DEPARTMENT OF POLITICAL SCIENCE

AND INTERNATIONAL RELATIONS

POSC 105

THE WELFARE SYSTEM AS WE KNOW IT



  1. THIS MORNING:
    1. Film "The Begging Game"


  2. THE DEBATE ABOUT WELFARE:
    1. Hostility to welfare programs is almost part of the American creed.
    2. For many Americans the welfare system epitomizes all of government's shortcomings.
    3. Popular beliefs: The "welfare system"
      1. is ineffective and inefficient.
      2. even worse, is counter-productive: it creates the behaviors that it tries to correct.
      3. provides benefits to many who do not need or deserve assistance
        1. The film "The Begging Game" illustrates how many Americans look at welfare in general.
        2. Welfare system is crowded with people who are too lazy, too unwilling, too irresponsible to work for a living.
        3. Society offers plenty of opportunities for those willing to take advantage of them. Hence, most recipients really do not need welfare.
      4. Poverty's very existence and the need for public assistance fly in the face of America's beliefs about individualism, opportunity, mobility, optimism, and the American Dream.
        1. They thus evoke a visceral reaction.
      5. One can argue that welfare programs are held to a higher standard of performance than are just about any other government acitivity.

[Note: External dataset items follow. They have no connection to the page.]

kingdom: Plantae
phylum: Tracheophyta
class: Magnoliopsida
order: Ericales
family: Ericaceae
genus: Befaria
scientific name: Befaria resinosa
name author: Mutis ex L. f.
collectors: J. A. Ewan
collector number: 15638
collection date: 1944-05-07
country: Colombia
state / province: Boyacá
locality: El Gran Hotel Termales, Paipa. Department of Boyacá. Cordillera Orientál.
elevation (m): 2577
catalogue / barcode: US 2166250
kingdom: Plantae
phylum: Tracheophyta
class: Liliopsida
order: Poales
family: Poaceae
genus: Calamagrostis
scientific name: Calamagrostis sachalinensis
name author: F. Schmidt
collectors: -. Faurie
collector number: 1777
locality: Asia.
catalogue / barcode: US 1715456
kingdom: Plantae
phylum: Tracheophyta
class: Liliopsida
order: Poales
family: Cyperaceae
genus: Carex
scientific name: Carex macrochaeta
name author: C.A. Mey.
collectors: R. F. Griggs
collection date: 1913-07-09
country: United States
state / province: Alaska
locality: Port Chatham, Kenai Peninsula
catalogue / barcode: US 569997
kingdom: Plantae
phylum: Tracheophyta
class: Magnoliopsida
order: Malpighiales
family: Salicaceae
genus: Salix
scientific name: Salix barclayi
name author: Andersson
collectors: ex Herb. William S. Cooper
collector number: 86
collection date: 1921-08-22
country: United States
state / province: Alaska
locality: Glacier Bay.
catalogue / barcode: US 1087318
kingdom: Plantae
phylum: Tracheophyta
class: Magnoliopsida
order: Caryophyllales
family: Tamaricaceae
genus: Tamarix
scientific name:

  3. WELFARE AS A "CONSTRUCTED" PUBLIC ENEMY:
    1. The "welfare mess" is partially "constructed." Constructed means that certain opinion leaders (both in and out of government) create images of the poverty
      1. These images constitute a representation or interpretation of reality; they are not objective pictures of it.
      2. These images in a way serve the interests of various political groups and forces.
    2. Beliefs about welfare serve various (unintended) public functions:
      1. They further reinforces and justifies distrust of government.
      2. The poor provide scapegoats
        1. Doesn't everyone have to feel more superior to at least someone else?
      3. Certain groups use the "welfare mess" as a vehicle to attack government programs that threaten their interests.
        1. Example: by souring public opinion about government groups can successfully challenge regulations such as health and safety standards that are unrelated to anti-poverty programs.
        2. By demonizing welfare groups maintain their own benefits, or direct attention away from their reliance on public assistance.
      4. anger at the poor keeps the lower and working classes, blacks and whites divided and demobilized.
      5. The realities of welfare do not always jibe with the myths.


  4. NEXT TIME:
    1. Welfare: the other side of the story.
    2. Reading:
      1. Finish There Are No Children Here
      2. Squire and others, The Dynamics of Democracy, Chapter 11 explains the specific terms I have been using. You should read it, especially pages 360 to 368.
      3. Read over Chapter 17, "Domestic Policy," especially pages 586 to 600.